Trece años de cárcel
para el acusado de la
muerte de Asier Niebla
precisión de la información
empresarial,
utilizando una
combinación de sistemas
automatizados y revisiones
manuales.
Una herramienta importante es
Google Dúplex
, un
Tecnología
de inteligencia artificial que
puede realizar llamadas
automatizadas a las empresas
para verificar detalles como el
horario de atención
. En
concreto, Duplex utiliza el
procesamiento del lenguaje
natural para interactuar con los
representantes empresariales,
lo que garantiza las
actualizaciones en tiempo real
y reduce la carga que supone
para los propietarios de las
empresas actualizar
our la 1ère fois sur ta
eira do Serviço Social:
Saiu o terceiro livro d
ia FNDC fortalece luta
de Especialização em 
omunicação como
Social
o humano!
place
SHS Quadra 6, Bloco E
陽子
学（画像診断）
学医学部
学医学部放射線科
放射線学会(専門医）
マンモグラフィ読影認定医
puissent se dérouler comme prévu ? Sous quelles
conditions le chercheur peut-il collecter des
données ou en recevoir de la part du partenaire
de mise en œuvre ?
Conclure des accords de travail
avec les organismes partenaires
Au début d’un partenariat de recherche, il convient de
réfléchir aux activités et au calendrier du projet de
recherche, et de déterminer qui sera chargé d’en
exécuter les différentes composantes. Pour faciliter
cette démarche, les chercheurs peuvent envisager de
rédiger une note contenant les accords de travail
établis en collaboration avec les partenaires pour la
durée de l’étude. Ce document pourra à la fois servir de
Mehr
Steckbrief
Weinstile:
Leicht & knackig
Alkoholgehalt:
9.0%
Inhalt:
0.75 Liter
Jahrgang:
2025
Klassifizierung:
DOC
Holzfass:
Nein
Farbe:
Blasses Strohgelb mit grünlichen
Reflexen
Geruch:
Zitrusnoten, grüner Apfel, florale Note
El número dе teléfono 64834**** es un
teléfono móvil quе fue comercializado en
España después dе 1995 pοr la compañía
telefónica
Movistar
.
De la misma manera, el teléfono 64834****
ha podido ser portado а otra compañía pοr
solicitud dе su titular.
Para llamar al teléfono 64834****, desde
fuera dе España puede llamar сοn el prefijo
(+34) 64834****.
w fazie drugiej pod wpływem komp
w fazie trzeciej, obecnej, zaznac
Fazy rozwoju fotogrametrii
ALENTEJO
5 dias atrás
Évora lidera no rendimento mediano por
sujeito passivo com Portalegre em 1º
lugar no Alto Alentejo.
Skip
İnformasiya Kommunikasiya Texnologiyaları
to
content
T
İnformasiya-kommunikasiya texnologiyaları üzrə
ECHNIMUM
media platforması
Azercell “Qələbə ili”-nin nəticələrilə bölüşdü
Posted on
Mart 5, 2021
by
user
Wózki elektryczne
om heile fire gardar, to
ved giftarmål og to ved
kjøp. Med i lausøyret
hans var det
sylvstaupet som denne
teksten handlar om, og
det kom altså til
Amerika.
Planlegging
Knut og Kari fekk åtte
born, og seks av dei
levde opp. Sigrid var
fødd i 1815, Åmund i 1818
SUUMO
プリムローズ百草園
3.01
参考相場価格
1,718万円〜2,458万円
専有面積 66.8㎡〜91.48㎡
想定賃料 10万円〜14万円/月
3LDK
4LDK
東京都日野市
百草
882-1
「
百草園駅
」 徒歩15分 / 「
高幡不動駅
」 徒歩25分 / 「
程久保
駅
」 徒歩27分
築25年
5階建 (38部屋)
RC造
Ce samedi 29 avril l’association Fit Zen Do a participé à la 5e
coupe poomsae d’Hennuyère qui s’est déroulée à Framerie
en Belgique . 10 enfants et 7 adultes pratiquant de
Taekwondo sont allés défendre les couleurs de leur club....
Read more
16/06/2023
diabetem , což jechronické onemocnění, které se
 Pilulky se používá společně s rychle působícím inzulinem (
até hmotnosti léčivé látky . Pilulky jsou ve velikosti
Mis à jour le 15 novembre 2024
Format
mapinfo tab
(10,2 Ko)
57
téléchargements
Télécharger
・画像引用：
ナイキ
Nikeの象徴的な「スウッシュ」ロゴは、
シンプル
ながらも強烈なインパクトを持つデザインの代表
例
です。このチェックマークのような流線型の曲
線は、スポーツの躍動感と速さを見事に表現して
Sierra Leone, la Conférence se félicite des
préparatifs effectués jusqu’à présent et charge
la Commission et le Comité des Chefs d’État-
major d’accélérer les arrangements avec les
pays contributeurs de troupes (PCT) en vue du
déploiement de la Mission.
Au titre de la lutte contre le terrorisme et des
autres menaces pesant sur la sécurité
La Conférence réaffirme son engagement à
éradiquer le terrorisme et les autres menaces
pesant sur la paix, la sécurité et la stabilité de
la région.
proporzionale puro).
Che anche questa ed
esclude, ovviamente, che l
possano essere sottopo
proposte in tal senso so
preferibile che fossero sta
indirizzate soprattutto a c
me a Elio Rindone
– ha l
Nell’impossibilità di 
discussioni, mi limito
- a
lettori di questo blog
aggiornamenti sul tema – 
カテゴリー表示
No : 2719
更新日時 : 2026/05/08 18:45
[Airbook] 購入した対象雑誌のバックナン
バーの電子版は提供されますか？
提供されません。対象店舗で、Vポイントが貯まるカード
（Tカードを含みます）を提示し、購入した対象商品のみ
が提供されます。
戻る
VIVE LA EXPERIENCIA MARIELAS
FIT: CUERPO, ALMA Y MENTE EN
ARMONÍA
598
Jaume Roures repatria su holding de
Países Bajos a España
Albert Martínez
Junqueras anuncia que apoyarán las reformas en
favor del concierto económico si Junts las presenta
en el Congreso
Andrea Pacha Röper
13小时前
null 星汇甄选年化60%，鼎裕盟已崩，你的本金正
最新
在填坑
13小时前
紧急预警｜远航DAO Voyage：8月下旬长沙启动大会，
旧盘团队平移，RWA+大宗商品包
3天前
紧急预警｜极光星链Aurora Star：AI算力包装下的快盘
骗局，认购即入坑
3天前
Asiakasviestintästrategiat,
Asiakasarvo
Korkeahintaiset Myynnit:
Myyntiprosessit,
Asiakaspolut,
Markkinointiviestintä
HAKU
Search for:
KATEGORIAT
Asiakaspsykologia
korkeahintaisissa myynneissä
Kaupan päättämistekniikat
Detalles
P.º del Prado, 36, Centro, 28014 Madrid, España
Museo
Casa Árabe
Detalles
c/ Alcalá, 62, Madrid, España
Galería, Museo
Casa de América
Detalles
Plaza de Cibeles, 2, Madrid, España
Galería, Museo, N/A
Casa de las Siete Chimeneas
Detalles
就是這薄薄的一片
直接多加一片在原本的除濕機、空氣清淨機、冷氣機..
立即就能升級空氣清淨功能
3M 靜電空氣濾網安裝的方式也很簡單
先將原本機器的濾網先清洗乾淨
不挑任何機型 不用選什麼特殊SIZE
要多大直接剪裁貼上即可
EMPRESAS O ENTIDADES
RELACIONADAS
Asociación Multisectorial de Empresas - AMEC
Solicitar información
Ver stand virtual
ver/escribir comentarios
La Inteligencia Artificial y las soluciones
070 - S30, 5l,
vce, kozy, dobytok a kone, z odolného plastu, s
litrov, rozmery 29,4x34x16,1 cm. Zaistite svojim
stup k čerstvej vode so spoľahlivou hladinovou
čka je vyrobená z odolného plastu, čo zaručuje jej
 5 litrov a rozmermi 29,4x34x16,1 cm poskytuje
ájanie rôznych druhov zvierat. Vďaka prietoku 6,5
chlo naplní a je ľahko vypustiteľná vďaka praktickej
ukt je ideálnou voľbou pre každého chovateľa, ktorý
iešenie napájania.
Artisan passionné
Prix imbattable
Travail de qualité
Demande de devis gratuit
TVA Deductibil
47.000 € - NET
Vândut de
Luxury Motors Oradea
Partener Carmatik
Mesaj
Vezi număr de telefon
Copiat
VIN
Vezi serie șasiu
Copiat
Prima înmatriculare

:::::

◆ **TASK GOAL**
Only the lines from the one holding "TVA Deductibil" through the end of the listing should be given again, exactly and with both ends included.

◆ **YOUR RESPONSE**
TVA Deductibil
47.000 € - NET
Vândut de
Luxury Motors Oradea
Partener Carmatik
Mesaj
Vezi număr de telefon
Copiat
VIN
Vezi serie șasiu
Copiat
Prima înmatriculare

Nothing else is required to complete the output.